-- Your goal --
Retype every row below word for word, keeping each line as it stands.

[Recorded data]
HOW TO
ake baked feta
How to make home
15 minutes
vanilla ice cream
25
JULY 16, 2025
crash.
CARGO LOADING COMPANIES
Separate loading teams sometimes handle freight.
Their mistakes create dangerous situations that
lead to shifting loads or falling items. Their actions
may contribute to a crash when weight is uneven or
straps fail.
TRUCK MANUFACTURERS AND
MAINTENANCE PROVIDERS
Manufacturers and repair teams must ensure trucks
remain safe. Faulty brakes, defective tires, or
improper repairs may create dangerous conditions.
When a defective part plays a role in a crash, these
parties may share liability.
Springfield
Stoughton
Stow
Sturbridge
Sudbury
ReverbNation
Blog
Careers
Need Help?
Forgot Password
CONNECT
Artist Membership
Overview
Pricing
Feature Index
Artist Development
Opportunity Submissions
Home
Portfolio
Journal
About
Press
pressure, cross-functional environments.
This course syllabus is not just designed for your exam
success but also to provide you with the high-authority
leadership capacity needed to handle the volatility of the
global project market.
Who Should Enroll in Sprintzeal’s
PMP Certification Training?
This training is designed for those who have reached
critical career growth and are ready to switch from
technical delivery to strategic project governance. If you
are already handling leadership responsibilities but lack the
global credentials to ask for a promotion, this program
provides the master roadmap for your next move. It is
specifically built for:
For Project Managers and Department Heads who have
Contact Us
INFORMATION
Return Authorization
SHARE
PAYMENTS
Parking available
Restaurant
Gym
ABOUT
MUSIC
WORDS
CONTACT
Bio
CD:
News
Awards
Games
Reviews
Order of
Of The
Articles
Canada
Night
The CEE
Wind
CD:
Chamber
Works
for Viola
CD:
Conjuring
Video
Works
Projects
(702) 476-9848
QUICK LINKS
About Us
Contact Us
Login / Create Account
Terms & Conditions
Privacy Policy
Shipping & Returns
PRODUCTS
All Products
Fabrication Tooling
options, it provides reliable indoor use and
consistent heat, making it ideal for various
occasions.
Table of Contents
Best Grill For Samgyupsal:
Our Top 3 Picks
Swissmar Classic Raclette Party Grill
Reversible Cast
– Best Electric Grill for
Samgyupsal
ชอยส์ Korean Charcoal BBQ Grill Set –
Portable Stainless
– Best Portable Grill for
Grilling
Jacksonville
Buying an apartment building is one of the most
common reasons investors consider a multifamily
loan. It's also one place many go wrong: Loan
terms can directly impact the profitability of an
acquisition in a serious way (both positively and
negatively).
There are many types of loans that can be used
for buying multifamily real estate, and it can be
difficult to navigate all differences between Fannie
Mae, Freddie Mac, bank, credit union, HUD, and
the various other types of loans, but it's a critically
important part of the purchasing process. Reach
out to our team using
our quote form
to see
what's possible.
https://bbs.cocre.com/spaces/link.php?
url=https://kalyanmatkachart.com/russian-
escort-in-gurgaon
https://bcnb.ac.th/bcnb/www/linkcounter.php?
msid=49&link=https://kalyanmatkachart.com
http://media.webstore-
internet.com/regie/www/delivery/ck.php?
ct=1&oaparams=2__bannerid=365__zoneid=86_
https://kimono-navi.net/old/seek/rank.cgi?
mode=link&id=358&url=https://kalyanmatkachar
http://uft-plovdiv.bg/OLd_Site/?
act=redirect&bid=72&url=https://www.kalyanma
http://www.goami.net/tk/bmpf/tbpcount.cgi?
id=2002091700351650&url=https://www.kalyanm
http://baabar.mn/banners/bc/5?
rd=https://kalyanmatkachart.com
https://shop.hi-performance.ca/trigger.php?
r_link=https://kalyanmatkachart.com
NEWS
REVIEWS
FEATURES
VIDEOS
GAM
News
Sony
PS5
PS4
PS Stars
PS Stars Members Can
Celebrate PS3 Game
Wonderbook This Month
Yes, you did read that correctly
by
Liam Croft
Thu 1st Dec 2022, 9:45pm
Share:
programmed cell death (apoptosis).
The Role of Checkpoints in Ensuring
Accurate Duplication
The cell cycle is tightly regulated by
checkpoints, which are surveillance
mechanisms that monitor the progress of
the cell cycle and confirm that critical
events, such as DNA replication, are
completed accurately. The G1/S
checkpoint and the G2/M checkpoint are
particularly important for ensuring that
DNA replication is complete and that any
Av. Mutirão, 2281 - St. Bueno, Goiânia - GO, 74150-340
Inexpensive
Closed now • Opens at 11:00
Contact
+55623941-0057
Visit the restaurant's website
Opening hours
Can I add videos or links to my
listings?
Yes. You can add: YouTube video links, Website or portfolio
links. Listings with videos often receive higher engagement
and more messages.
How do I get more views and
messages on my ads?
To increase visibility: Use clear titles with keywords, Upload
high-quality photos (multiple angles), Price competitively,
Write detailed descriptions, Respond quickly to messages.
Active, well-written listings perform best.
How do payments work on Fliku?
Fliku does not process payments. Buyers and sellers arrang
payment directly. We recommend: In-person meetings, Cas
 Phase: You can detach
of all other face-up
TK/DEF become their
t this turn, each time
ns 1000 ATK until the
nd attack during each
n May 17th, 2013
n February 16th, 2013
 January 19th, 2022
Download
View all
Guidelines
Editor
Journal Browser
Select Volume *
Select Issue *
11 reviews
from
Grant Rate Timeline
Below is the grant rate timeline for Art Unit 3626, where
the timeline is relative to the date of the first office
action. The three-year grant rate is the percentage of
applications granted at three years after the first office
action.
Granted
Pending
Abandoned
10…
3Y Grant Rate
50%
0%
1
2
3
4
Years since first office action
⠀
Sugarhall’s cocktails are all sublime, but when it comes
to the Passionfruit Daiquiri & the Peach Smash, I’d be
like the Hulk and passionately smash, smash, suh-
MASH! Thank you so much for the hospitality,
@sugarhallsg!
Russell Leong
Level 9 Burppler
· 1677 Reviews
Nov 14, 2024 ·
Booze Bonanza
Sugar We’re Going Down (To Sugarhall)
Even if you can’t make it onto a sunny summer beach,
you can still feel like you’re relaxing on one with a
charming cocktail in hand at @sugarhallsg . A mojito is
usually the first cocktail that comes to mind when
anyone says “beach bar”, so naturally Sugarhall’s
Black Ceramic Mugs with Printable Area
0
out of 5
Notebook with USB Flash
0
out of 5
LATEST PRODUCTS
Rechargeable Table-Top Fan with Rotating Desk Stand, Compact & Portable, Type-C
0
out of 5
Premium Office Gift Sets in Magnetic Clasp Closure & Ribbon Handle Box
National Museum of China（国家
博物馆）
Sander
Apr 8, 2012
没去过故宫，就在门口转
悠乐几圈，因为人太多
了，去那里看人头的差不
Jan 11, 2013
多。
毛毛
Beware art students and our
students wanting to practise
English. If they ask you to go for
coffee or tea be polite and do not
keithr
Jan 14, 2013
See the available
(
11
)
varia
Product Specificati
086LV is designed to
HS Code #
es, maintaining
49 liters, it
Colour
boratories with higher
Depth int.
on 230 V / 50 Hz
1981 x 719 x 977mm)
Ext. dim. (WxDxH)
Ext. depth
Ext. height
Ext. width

-- Result of the task --
HOW TO
ake baked feta
How to make home
15 minutes
vanilla ice cream
25
JULY 16, 2025
crash.
CARGO LOADING COMPANIES
Separate loading teams sometimes handle freight.
Their mistakes create dangerous situations that
lead to shifting loads or falling items. Their actions
may contribute to a crash when weight is uneven or
straps fail.
TRUCK MANUFACTURERS AND
MAINTENANCE PROVIDERS
Manufacturers and repair teams must ensure trucks
remain safe. Faulty brakes, defective tires, or
improper repairs may create dangerous conditions.
When a defective part plays a role in a crash, these
parties may share liability.
Springfield
Stoughton
Stow
Sturbridge
Sudbury
ReverbNation
Blog
Careers
Need Help?
Forgot Password
CONNECT
Artist Membership
Overview
Pricing
Feature Index
Artist Development
Opportunity Submissions
Home
Portfolio
Journal
About
Press
pressure, cross-functional environments.
This course syllabus is not just designed for your exam
success but also to provide you with the high-authority
leadership capacity needed to handle the volatility of the
global project market.
Who Should Enroll in Sprintzeal’s
PMP Certification Training?
This training is designed for those who have reached
critical career growth and are ready to switch from
technical delivery to strategic project governance. If you
are already handling leadership responsibilities but lack the
global credentials to ask for a promotion, this program
provides the master roadmap for your next move. It is
specifically built for:
For Project Managers and Department Heads who have
Contact Us
INFORMATION
Return Authorization
SHARE
PAYMENTS
Parking available
Restaurant
Gym
ABOUT
MUSIC
WORDS
CONTACT
Bio
CD:
News
Awards
Games
Reviews
Order of
Of The
Articles
Canada
Night
The CEE
Wind
CD:
Chamber
Works
for Viola
CD:
Conjuring
Video
Works
Projects
(702) 476-9848
QUICK LINKS
About Us
Contact Us
Login / Create Account
Terms & Conditions
Privacy Policy
Shipping & Returns
PRODUCTS
All Products
Fabrication Tooling
options, it provides reliable indoor use and
consistent heat, making it ideal for various
occasions.
Table of Contents
Best Grill For Samgyupsal:
Our Top 3 Picks
Swissmar Classic Raclette Party Grill
Reversible Cast
– Best Electric Grill for
Samgyupsal
ชอยส์ Korean Charcoal BBQ Grill Set –
Portable Stainless
– Best Portable Grill for
Grilling
Jacksonville
Buying an apartment building is one of the most
common reasons investors consider a multifamily
loan. It's also one place many go wrong: Loan
terms can directly impact the profitability of an
acquisition in a serious way (both positively and
negatively).
There are many types of loans that can be used
for buying multifamily real estate, and it can be
difficult to navigate all differences between Fannie
Mae, Freddie Mac, bank, credit union, HUD, and
the various other types of loans, but it's a critically
important part of the purchasing process. Reach
out to our team using
our quote form
to see
what's possible.
https://bbs.cocre.com/spaces/link.php?
url=https://kalyanmatkachart.com/russian-
escort-in-gurgaon
https://bcnb.ac.th/bcnb/www/linkcounter.php?
msid=49&link=https://kalyanmatkachart.com
http://media.webstore-
internet.com/regie/www/delivery/ck.php?
ct=1&oaparams=2__bannerid=365__zoneid=86_
https://kimono-navi.net/old/seek/rank.cgi?
mode=link&id=358&url=https://kalyanmatkachar
http://uft-plovdiv.bg/OLd_Site/?
act=redirect&bid=72&url=https://www.kalyanma
http://www.goami.net/tk/bmpf/tbpcount.cgi?
id=2002091700351650&url=https://www.kalyanm
http://baabar.mn/banners/bc/5?
rd=https://kalyanmatkachart.com
https://shop.hi-performance.ca/trigger.php?
r_link=https://kalyanmatkachart.com
NEWS
REVIEWS
FEATURES
VIDEOS
GAM
News
Sony
PS5
PS4
PS Stars
PS Stars Members Can
Celebrate PS3 Game
Wonderbook This Month
Yes, you did read that correctly
by
Liam Croft
Thu 1st Dec 2022, 9:45pm
Share:
programmed cell death (apoptosis).
The Role of Checkpoints in Ensuring
Accurate Duplication
The cell cycle is tightly regulated by
checkpoints, which are surveillance
mechanisms that monitor the progress of
the cell cycle and confirm that critical
events, such as DNA replication, are
completed accurately. The G1/S
checkpoint and the G2/M checkpoint are
particularly important for ensuring that
DNA replication is complete and that any
Av. Mutirão, 2281 - St. Bueno, Goiânia - GO, 74150-340
Inexpensive
Closed now • Opens at 11:00
Contact
+55623941-0057
Visit the restaurant's website
Opening hours
Can I add videos or links to my
listings?
Yes. You can add: YouTube video links, Website or portfolio
links. Listings with videos often receive higher engagement
and more messages.
How do I get more views and
messages on my ads?
To increase visibility: Use clear titles with keywords, Upload
high-quality photos (multiple angles), Price competitively,
Write detailed descriptions, Respond quickly to messages.
Active, well-written listings perform best.
How do payments work on Fliku?
Fliku does not process payments. Buyers and sellers arrang
payment directly. We recommend: In-person meetings, Cas
 Phase: You can detach
of all other face-up
TK/DEF become their
t this turn, each time
ns 1000 ATK until the
nd attack during each
n May 17th, 2013
n February 16th, 2013
 January 19th, 2022
Download
View all
Guidelines
Editor
Journal Browser
Select Volume *
Select Issue *
11 reviews
from
Grant Rate Timeline
Below is the grant rate timeline for Art Unit 3626, where
the timeline is relative to the date of the first office
action. The three-year grant rate is the percentage of
applications granted at three years after the first office
action.
Granted
Pending
Abandoned
10…
3Y Grant Rate
50%
0%
1
2
3
4
Years since first office action
⠀
Sugarhall’s cocktails are all sublime, but when it comes
to the Passionfruit Daiquiri & the Peach Smash, I’d be
like the Hulk and passionately smash, smash, suh-
MASH! Thank you so much for the hospitality,
@sugarhallsg!
Russell Leong
Level 9 Burppler
· 1677 Reviews
Nov 14, 2024 ·
Booze Bonanza
Sugar We’re Going Down (To Sugarhall)
Even if you can’t make it onto a sunny summer beach,
you can still feel like you’re relaxing on one with a
charming cocktail in hand at @sugarhallsg . A mojito is
usually the first cocktail that comes to mind when
anyone says “beach bar”, so naturally Sugarhall’s
Black Ceramic Mugs with Printable Area
0
out of 5
Notebook with USB Flash
0
out of 5
LATEST PRODUCTS
Rechargeable Table-Top Fan with Rotating Desk Stand, Compact & Portable, Type-C
0
out of 5
Premium Office Gift Sets in Magnetic Clasp Closure & Ribbon Handle Box
National Museum of China（国家
博物馆）
Sander
Apr 8, 2012
没去过故宫，就在门口转
悠乐几圈，因为人太多
了，去那里看人头的差不
Jan 11, 2013
多。
毛毛
Beware art students and our
students wanting to practise
English. If they ask you to go for
coffee or tea be polite and do not
keithr
Jan 14, 2013
See the available
(
11
)
varia
Product Specificati
086LV is designed to
HS Code #
es, maintaining
49 liters, it
Colour
boratories with higher
Depth int.
on 230 V / 50 Hz
1981 x 719 x 977mm)
Ext. dim. (WxDxH)
Ext. depth
Ext. height
Ext. width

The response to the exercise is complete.